In fact women, who generally have smaller hands, need to have their brakes a closer distance to the handlebars. To change this on V brakes with straight handlebars, which are the most popular, use an Allen key to turn the adjuster screw on the brake lever.
The other thing everyone needs to check for whether you’re a man with small hands or a lady with big, hairy hands is that your brake pads are hitting the rim at the same time. If not you’ll need to alter the tension, which is done by unscrewing the lower bolts on the V brake, testing them as you go until they equalise. After a while your brake pads may wear and need replacing, which you can do yourself by undoing the brake, taking out the old ones and replacing them with the new ones bought at the bike shop. Just make sure that they’re lined up and are positioned about 3-5mm away from the rims, otherwise twiddle the adjusters near the handlebars on the brake cables. “Squeeze the brake when loose. It’ll level out then do the adjusters up tighter,” is Andy’s tip.
Workshop 3: Gears Now that you’ve made sure that you can stop safely it’s time to master moving smoothly. Look out for juddering and clicking or even if your bike doesn’t feel the same as it used to it’s worth trying the following steps.

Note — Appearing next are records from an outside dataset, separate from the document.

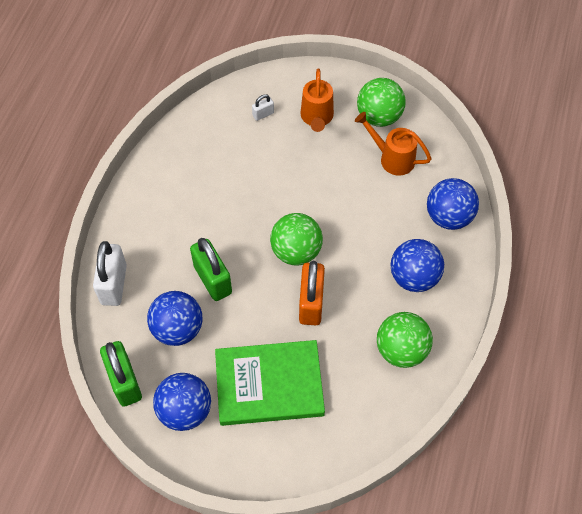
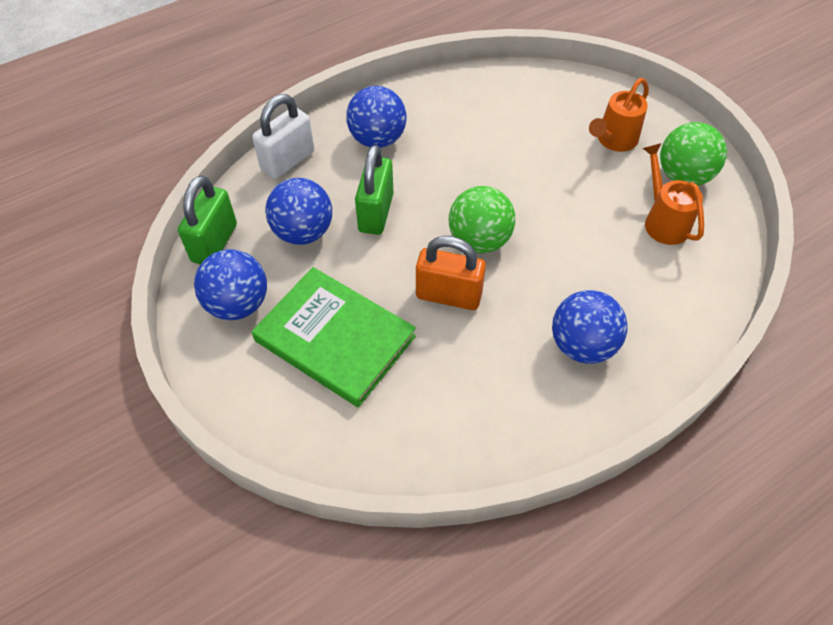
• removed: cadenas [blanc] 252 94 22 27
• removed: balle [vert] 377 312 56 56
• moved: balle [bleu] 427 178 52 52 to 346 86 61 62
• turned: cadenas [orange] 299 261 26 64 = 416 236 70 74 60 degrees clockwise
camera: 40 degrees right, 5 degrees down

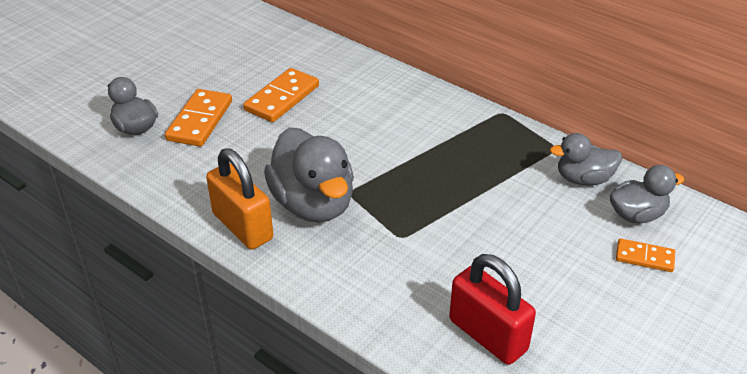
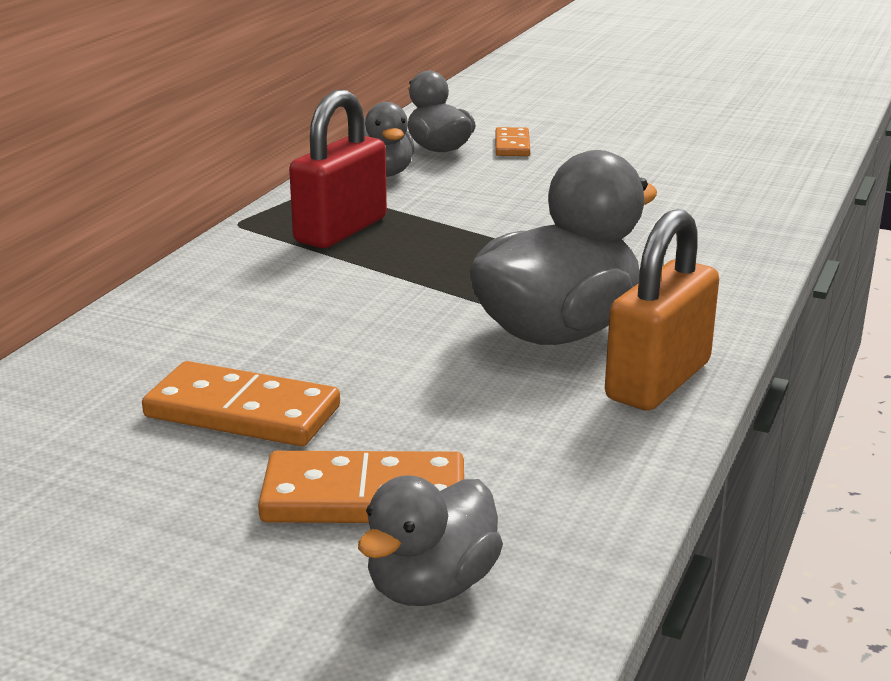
• moved: cadenas [rouge] 449 254 87 111 to 289 90 98 158
camera: 105 degrees left, 15 degrees down

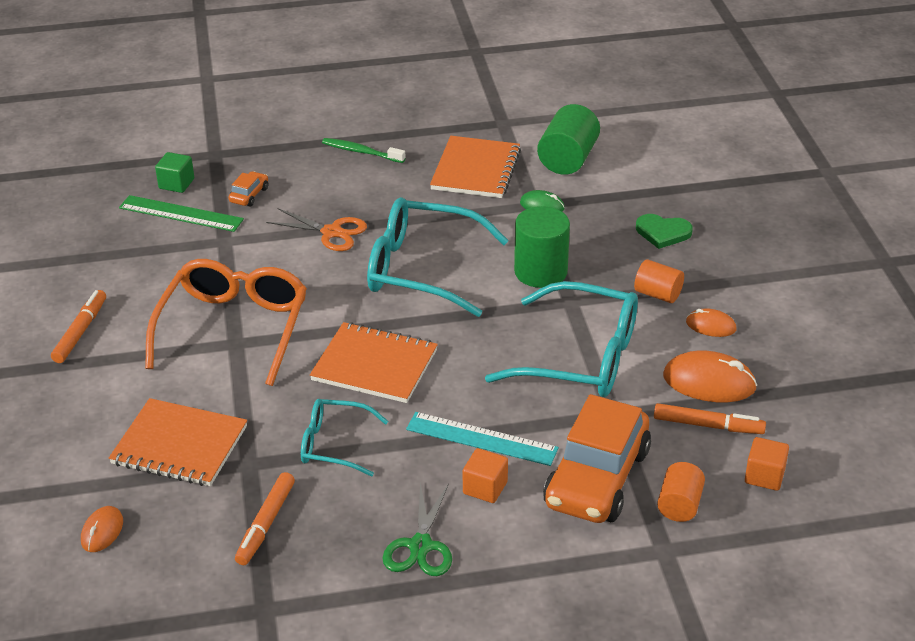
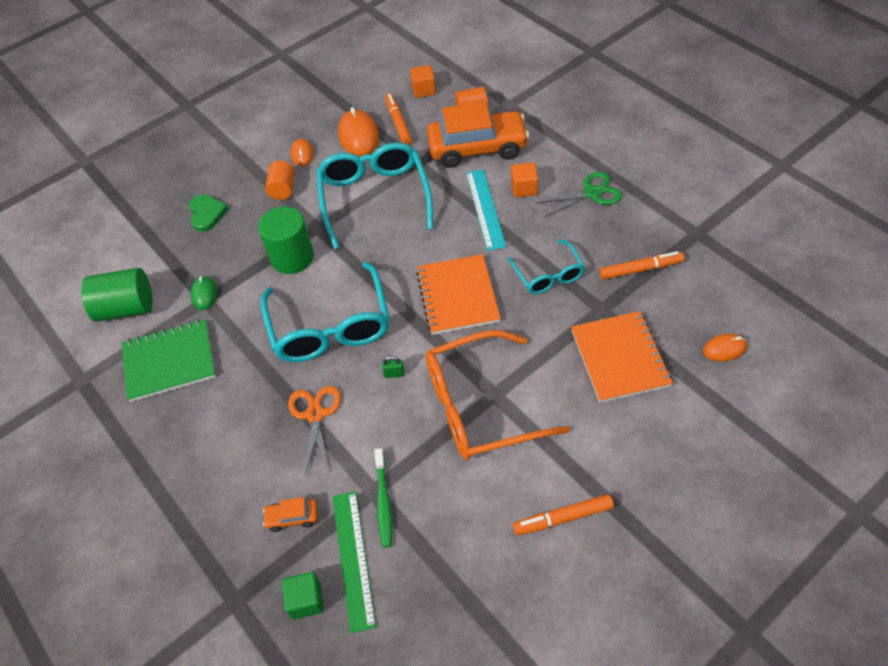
• added: cadenas [vert] 382 356 22 22
• moved: brosse à dents [vert] 322 138 84 25 to 374 448 18 100
• recoloured: carnet [orange] 430 136 91 62 to carnet [vert] 122 319 94 83
camera: 115 degrees left, 15 degrees up

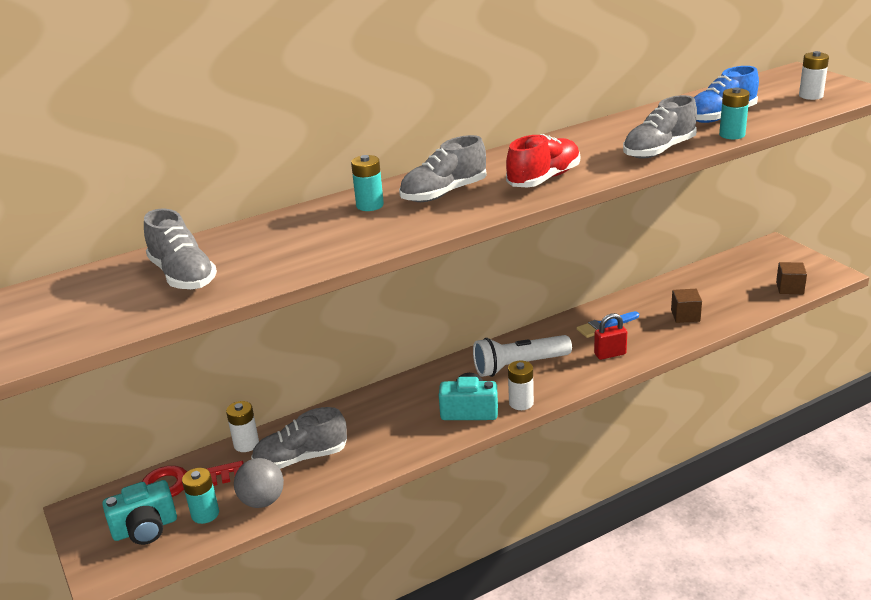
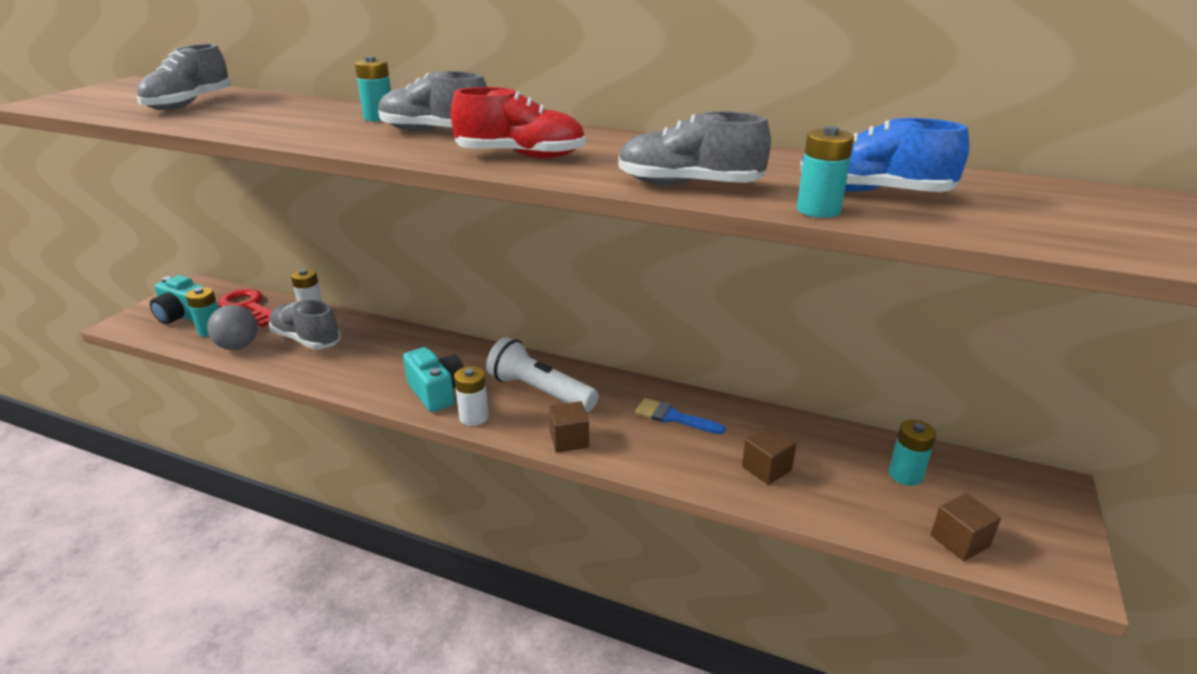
• removed: cadenas [rouge] 594 313 33 47
• removed: pile [blanc] 799 51 30 49
• added: cube [marron] 549 401 40 51
• added: pile [turquoise] 889 420 47 66
camera: 50 degrees right, 0 degrees up

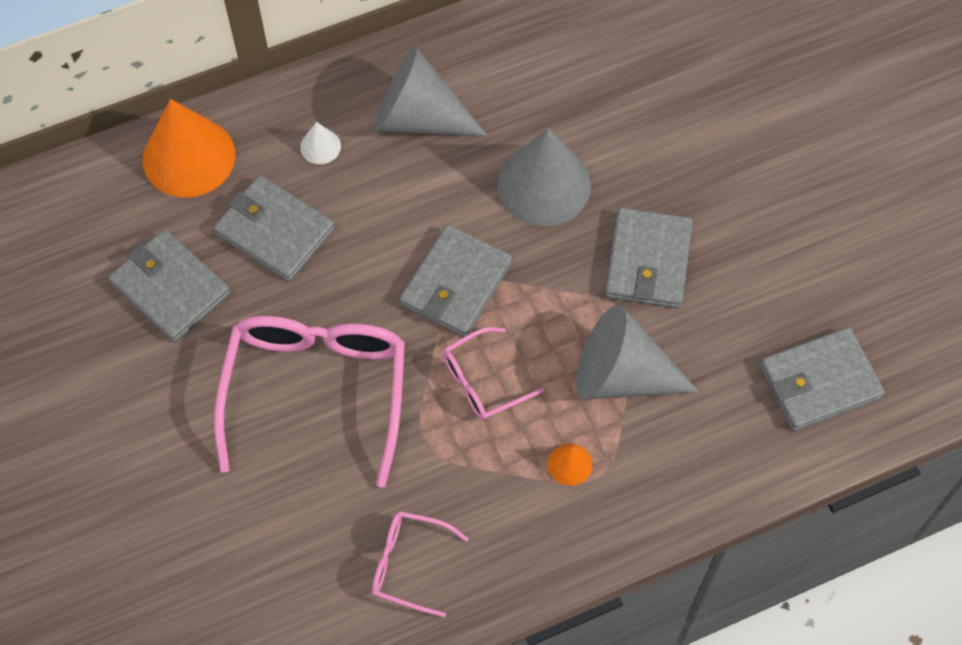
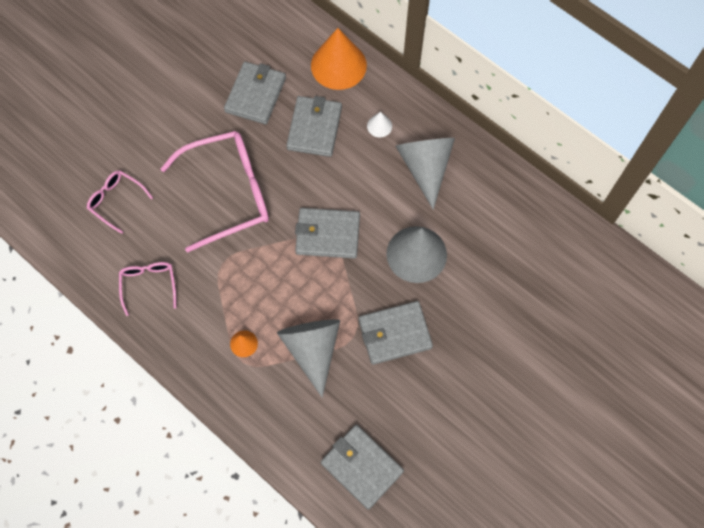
• moved: lunettes [rose] 443 327 101 93 to 87 170 66 64
camera: 65 degrees right, 5 degrees up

To understand gears all you have to know is that there are two derailleurs that work via a cable and what happens at the gear shifter influences what happens at the gear end, according to Ross, the instructor. One problem is that cables can stretch so the system loses tension to drive the derailleur.
To begin, start with the back wheel by dropping back to the gear the bike is happy in. Follow the cable along to the derailleur barrel adjuster and turn it outwards a quarter to add tension. “To test this out pedal and keep dropping down and up the gears listening for clicks and screwing the adjuster until the problem’s gone,” said Ross.
Next switch to the front wheel and again follow the derailleur cable until you reach the right adjuster. Now repeat exactly as above.
All this may seem a bit complicated, but there’s one really easy thing you can do that will dramatically help maintain your bike and that is to clean it properly. For instance, did you know that lube prolongs your lifespan? – That is the lifespan of your bike, why what were you thinking? Yes, lubing up your chain whilst in the easiest gear and wiping off the excess will make your machine run a lot better for longer. Do the same with the cables by letting your chain rest on the screws and unhook the cable moving it to the end and using a dab of oil on your finger and thumb to clean.
Now that your bikes cleaner than you probably are you can take courage from the fact that by reading this article you’ve saved yourself a fiver’s entrants fee for the course as well as unnecessary bills at the bike shop. However, it’s always easier to be shown and the Mud Dock has more ladies nights planned, we’ll let you know the dates.